[PASSAGE SHOWN Boundary: Start]

Richard Worswick: Prevention of future deaths report

Care Home Health related deaths

Date of report: 07/11/2025

Ref: 2025-0564

Deceased name: Richard Worswick

Coroner name: Alison Mutch

Coroner Area: Manchester South

Category: Care Home Health related deaths

 This report is being sent to: Bamford Grange Care Home | Stockport NHS Foundation Trust

REGULATION 28 REPORT TO PREVENT DEATHS  
 THIS REPORT IS BEING SENT TO:  

1)  Bamford Grange Care Home 
2)  Stockport NHS Foundation Trust
1CORONER

I am Alison Mutch, senior coroner, for the coroner area of Manchester South
2CORONER’S LEGAL POWERS

I make this report under paragraph 7, Schedule 5, of the Coroners and Justice Act 2009 and Regulations 28 and 29 of the Coroners (Investigations) Regulations 2013.
3INVESTIGATION and INQUEST  

On 4th June 2025 I commenced an investigation into the death of Richard  Charles WORSWICK. The investigation concluded at the end of the inquest on 16th October 2025. The conclusion of the inquest was Narrative: Died of the  complications of a spinal wound when the significant deterioration in the  wound was not recognised until he became seriously unwell on the 17th May 2025.The medical cause of death was: 1a) Sepsis 1b) Infected spinal wound;  and I) Parkinson’s Disease, Frailty.

[PASSAGE SHOWN Boundary: End]

> TASK SET:
(a) Write out the passage of the prevention of future deaths report starting at "I make this" and ending at "Parkinson’s Disease, Frailty.", word for word.
(b) Give every date mentioned in the prevention of future deaths report.
The data that follow have no connection to the report.

[GIVEN INFORMATION Boundary: Start]

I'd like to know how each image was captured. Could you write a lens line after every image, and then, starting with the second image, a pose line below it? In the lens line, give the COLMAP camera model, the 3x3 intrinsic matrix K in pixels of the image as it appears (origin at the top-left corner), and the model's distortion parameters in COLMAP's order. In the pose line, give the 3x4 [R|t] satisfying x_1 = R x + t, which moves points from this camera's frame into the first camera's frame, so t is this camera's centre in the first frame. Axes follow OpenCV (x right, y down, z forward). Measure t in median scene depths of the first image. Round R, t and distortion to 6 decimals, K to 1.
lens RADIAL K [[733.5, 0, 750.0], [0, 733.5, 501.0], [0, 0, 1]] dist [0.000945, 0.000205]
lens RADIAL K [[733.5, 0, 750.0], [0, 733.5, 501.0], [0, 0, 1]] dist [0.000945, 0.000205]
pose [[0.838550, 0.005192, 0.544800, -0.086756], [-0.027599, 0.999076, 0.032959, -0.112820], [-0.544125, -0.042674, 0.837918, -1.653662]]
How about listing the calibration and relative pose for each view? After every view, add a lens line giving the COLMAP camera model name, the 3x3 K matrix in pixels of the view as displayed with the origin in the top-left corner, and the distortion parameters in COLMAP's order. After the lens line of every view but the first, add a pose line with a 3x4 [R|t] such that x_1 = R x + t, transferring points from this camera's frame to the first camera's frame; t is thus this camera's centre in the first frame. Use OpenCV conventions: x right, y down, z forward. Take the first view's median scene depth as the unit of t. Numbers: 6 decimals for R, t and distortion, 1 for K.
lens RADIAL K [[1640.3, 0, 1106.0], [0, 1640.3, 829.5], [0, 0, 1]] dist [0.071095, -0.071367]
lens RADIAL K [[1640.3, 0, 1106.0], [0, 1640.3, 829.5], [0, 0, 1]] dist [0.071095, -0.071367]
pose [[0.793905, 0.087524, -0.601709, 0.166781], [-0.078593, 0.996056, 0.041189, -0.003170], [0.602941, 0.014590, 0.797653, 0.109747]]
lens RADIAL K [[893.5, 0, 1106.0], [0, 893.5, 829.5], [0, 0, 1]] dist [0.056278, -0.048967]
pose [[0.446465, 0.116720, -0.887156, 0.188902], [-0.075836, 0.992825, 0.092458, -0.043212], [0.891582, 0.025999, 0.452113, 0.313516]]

[GIVEN INFORMATION Boundary: End]

> TASK ANSWERS:
(a)
I make this report under paragraph 7, Schedule 5, of the Coroners and Justice Act 2009 and Regulations 28 and 29 of the Coroners (Investigations) Regulations 2013.
3INVESTIGATION and INQUEST  

On 4th June 2025 I commenced an investigation into the death of Richard  Charles WORSWICK. The investigation concluded at the end of the inquest on 16th October 2025. The conclusion of the inquest was Narrative: Died of the  complications of a spinal wound when the significant deterioration in the  wound was not recognised until he became seriously unwell on the 17th May 2025.The medical cause of death was: 1a) Sepsis 1b) Infected spinal wound;  and I) Parkinson’s Disease, Frailty.

(b)
07/11/2025
4th June 2025
16th October 2025
17th May 2025